Ангел на мосту - [81]

Шрифт
Интервал

Когда-то, много лет назад, Минни, должно быть, была хороша собой. И это от нее, от Минни, моя Кора унаследовала свои большие глаза и чеканной формы нос. Раза два-три в году Минни осчастливливает нас визитом. Если бы она извещала нас о своих наездах, мы вне всякого сомнения заколачивали бы дом заранее и куда-нибудь уезжали. Но в искусстве доставлять дочери максимум неприятностей Минни неистощима и виртуозна и всегда умудряется вносить в свои наскоки характер внезапности. На другой день после театра я пытался читать Генри Джеймса в саду. Около пяти часов вечера мне послышалось, будто возле нашего дома остановилась машина. Затем полил дождь, и я вошел в дом. В гостиной спиной к окну стояла Минни. Было уже темно, но свет не зажигали.

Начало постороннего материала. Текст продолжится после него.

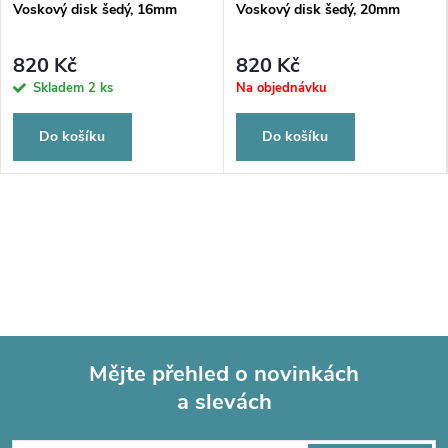
Voskový disk šedý, 16mm
Voskový disk šedý, 20mm
820 Kč
820 Kč
Skladem
2 ks
Na objednávku
Do košíku
Do košíku
Mějte přehled o novinkách
a slevách
Z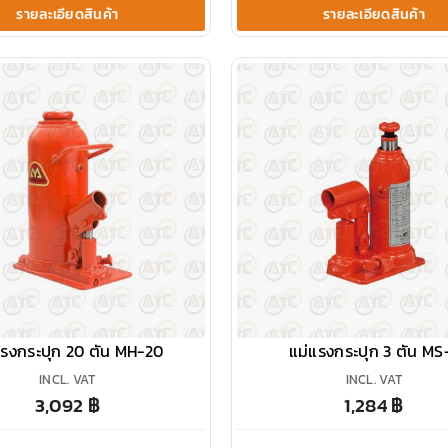
รายละเอียดสินค้า
รายละเอียดสินค้า
แรงกระปุก 20 ตัน MH-20
แม่แรงกระปุก 3 ตัน MS
INCL. VAT
INCL. VAT
3,092
฿
1,284
฿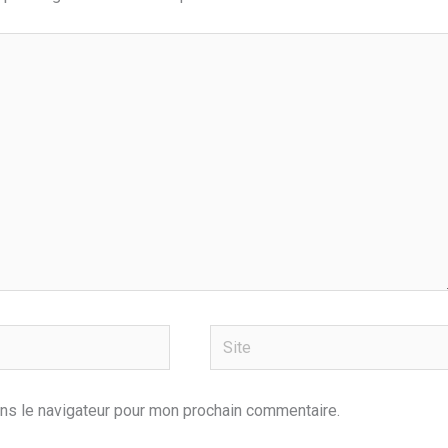
Site
ns le navigateur pour mon prochain commentaire.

— Боже мой, Минни! — воскликнул я. — Как чудесно, что вы заехали! Какой приятный сюрприз! Позвольте, я вам налью…

С этими словами я повернул выключатель и увидел, что стоявшая у окна женщина была Корой.

Она обратила ко мне ясный и красноречивый взгляд, полный упрека. Могло показаться, что она улыбается, но я знал, что глубоко ее уязвил, и чувствовал, что, подобно тому как хлещет кровь из раны, из нее хлынул поток эмоций.

— Ах, прости, моя милая! — воскликнул я. — Ради Бога прости! Я просто обознался в темноте.

Кора молча вышла из комнаты.

— Это все из-за темноты, — продолжал я ей вслед. — Стало так вдруг темно из-за этого проклятого дождя… Прости же меня, прости, я ведь сослепу, из-за дождя!

Я слышал звук ее шагов по ступеням неосвещенной лестницы и слышал, как затем захлопнулась дверь в нашу спальню.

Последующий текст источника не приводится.